Rewrite all of the rows below as one numbered list, and drop every blank line.

*** Data extract Section Begins ***

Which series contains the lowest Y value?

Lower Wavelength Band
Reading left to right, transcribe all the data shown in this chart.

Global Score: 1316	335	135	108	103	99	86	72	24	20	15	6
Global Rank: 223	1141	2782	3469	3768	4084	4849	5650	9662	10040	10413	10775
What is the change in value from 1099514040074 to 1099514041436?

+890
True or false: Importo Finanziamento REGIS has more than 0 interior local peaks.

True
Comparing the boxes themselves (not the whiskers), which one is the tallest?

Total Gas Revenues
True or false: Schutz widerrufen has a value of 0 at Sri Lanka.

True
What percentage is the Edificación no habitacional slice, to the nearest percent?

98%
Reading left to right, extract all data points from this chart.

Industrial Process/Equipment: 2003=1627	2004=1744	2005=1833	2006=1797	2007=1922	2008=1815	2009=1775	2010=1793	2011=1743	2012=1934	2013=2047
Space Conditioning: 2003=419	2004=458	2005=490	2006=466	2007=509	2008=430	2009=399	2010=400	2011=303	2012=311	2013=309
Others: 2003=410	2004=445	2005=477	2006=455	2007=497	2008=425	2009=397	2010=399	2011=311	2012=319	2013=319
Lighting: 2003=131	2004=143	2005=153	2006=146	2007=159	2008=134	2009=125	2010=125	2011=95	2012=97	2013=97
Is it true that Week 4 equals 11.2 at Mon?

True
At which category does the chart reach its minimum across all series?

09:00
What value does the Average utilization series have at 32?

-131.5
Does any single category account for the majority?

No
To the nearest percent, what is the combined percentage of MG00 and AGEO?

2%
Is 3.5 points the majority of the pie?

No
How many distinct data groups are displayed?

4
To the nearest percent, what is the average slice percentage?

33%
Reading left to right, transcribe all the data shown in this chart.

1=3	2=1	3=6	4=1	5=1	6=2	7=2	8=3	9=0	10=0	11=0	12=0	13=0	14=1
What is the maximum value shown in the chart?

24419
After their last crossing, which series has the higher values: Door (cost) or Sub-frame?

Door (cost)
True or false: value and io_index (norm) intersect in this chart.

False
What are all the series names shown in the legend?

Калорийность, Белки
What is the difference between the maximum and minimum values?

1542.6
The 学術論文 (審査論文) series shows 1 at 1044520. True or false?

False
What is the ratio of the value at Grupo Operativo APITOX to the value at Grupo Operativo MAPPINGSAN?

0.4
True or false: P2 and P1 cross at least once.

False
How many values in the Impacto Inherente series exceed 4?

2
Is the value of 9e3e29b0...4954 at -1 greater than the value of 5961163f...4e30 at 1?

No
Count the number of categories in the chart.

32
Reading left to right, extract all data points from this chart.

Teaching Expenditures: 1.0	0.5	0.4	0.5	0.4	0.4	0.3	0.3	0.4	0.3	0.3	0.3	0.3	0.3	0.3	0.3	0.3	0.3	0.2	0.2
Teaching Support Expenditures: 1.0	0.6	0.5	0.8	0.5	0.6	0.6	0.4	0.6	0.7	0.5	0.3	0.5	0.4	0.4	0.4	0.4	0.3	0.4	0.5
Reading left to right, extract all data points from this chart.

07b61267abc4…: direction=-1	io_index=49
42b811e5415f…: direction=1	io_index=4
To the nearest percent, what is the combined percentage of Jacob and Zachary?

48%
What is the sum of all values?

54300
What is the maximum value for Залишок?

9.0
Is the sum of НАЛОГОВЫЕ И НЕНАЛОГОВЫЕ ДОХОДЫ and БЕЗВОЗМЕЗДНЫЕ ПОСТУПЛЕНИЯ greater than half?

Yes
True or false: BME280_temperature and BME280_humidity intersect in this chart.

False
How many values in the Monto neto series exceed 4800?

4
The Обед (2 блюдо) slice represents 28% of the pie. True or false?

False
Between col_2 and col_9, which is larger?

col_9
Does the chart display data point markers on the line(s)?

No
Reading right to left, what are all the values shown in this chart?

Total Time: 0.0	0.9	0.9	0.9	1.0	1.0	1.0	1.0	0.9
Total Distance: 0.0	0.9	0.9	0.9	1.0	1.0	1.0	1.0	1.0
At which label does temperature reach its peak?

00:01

*** Data extract Section Ends ***

- _Response to the task_
1. Which series contains the lowest Y value?
2. Lower Wavelength Band
3. Reading left to right, transcribe all the data shown in this chart.
4. Global Score: 1316	335	135	108	103	99	86	72	24	20	15	6
5. Global Rank: 223	1141	2782	3469	3768	4084	4849	5650	9662	10040	10413	10775
6. What is the change in value from 1099514040074 to 1099514041436?
7. +890
8. True or false: Importo Finanziamento REGIS has more than 0 interior local peaks.
9. True
10. Comparing the boxes themselves (not the whiskers), which one is the tallest?
11. Total Gas Revenues
12. True or false: Schutz widerrufen has a value of 0 at Sri Lanka.
13. True
14. What percentage is the Edificación no habitacional slice, to the nearest percent?
15. 98%
16. Reading left to right, extract all data points from this chart.
17. Industrial Process/Equipment: 2003=1627	2004=1744	2005=1833	2006=1797	2007=1922	2008=1815	2009=1775	2010=1793	2011=1743	2012=1934	2013=2047
18. Space Conditioning: 2003=419	2004=458	2005=490	2006=466	2007=509	2008=430	2009=399	2010=400	2011=303	2012=311	2013=309
19. Others: 2003=410	2004=445	2005=477	2006=455	2007=497	2008=425	2009=397	2010=399	2011=311	2012=319	2013=319
20. Lighting: 2003=131	2004=143	2005=153	2006=146	2007=159	2008=134	2009=125	2010=125	2011=95	2012=97	2013=97
21. Is it true that Week 4 equals 11.2 at Mon?
22. True
23. At which category does the chart reach its minimum across all series?
24. 09:00
25. What value does the Average utilization series have at 32?
26. -131.5
27. Does any single category account for the majority?
28. No
29. To the nearest percent, what is the combined percentage of MG00 and AGEO?
30. 2%
31. Is 3.5 points the majority of the pie?
32. No
33. How many distinct data groups are displayed?
34. 4
35. To the nearest percent, what is the average slice percentage?
36. 33%
37. Reading left to right, transcribe all the data shown in this chart.
38. 1=3	2=1	3=6	4=1	5=1	6=2	7=2	8=3	9=0	10=0	11=0	12=0	13=0	14=1
39. What is the maximum value shown in the chart?
40. 24419
41. After their last crossing, which series has the higher values: Door (cost) or Sub-frame?
42. Door (cost)
43. True or false: value and io_index (norm) intersect in this chart.
44. False
45. What are all the series names shown in the legend?
46. Калорийность, Белки
47. What is the difference between the maximum and minimum values?
48. 1542.6
49. The 学術論文 (審査論文) series shows 1 at 1044520. True or false?
50. False
51. What is the ratio of the value at Grupo Operativo APITOX to the value at Grupo Operativo MAPPINGSAN?
52. 0.4
53. True or false: P2 and P1 cross at least once.
54. False
55. How many values in the Impacto Inherente series exceed 4?
56. 2
57. Is the value of 9e3e29b0...4954 at -1 greater than the value of 5961163f...4e30 at 1?
58. No
59. Count the number of categories in the chart.
60. 32
61. Reading left to right, extract all data points from this chart.
62. Teaching Expenditures: 1.0	0.5	0.4	0.5	0.4	0.4	0.3	0.3	0.4	0.3	0.3	0.3	0.3	0.3	0.3	0.3	0.3	0.3	0.2	0.2
63. Teaching Support Expenditures: 1.0	0.6	0.5	0.8	0.5	0.6	0.6	0.4	0.6	0.7	0.5	0.3	0.5	0.4	0.4	0.4	0.4	0.3	0.4	0.5
64. Reading left to right, extract all data points from this chart.
65. 07b61267abc4…: direction=-1	io_index=49
66. 42b811e5415f…: direction=1	io_index=4
67. To the nearest percent, what is the combined percentage of Jacob and Zachary?
68. 48%
69. What is the sum of all values?
70. 54300
71. What is the maximum value for Залишок?
72. 9.0
73. Is the sum of НАЛОГОВЫЕ И НЕНАЛОГОВЫЕ ДОХОДЫ and БЕЗВОЗМЕЗДНЫЕ ПОСТУПЛЕНИЯ greater than half?
74. Yes
75. True or false: BME280_temperature and BME280_humidity intersect in this chart.
76. False
77. How many values in the Monto neto series exceed 4800?
78. 4
79. The Обед (2 блюдо) slice represents 28% of the pie. True or false?
80. False
81. Between col_2 and col_9, which is larger?
82. col_9
83. Does the chart display data point markers on the line(s)?
84. No
85. Reading right to left, what are all the values shown in this chart?
86. Total Time: 0.0	0.9	0.9	0.9	1.0	1.0	1.0	1.0	0.9
87. Total Distance: 0.0	0.9	0.9	0.9	1.0	1.0	1.0	1.0	1.0
88. At which label does temperature reach its peak?
89. 00:01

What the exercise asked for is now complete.